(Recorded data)
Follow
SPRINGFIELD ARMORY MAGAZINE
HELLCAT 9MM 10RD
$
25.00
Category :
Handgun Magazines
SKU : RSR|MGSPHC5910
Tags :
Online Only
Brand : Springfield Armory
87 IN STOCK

• [Your task]: Starting with the first entry and ending with the last, give all of them again unchanged.

• [Solution to this problem]:
Follow
SPRINGFIELD ARMORY MAGAZINE
HELLCAT 9MM 10RD
$
25.00
Category :
Handgun Magazines
SKU : RSR|MGSPHC5910
Tags :
Online Only
Brand : Springfield Armory
87 IN STOCK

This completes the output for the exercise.